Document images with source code
+===+

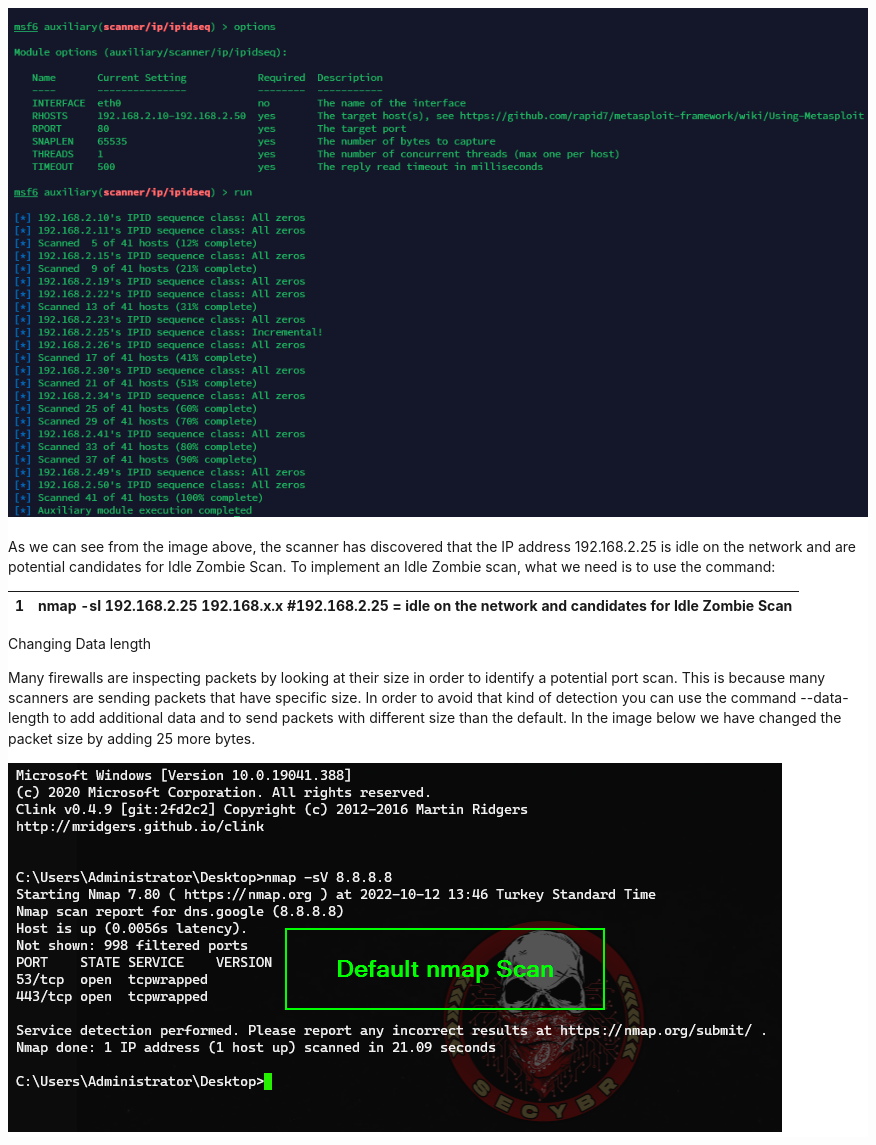 ![Untitled](media/b140488848cc32e04a9ca06385ed8120.png)

As we can see from the image above, the scanner has discovered that the IP address 192.168.2.25 is idle on the network and are potential candidates for Idle Zombie Scan. To implement an Idle Zombie scan, what we need is to use the command:

| 1  | nmap -sI 192.168.2.25 192.168.x.x \#192.168.2.25 = idle on the network and candidates for Idle Zombie Scan  |
|----|-------------------------------------------------------------------------------------------------------------|

Changing Data length

Many firewalls are inspecting packets by looking at their size in order to identify a potential port scan. This is because many scanners are sending packets that have specific size. In order to avoid that kind of detection you can use the command --data-length to add additional data and to send packets with different size than the default. In the image below we have changed the packet size by adding 25 more bytes.

![Untitled](media/811e5e75fb6b32769ac7fd6877c32a7c.png)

+===+

■ WHAT IS BEING ASKED
Could you repeat exactly the lines above from the line with "nmap -sI 192.168.2.25" up to and including the line with "Changing Data length", and only those?

■ EXERCISE RESPONSE
| 1  | nmap -sI 192.168.2.25 192.168.x.x \#192.168.2.25 = idle on the network and candidates for Idle Zombie Scan  |
|----|-------------------------------------------------------------------------------------------------------------|

Changing Data length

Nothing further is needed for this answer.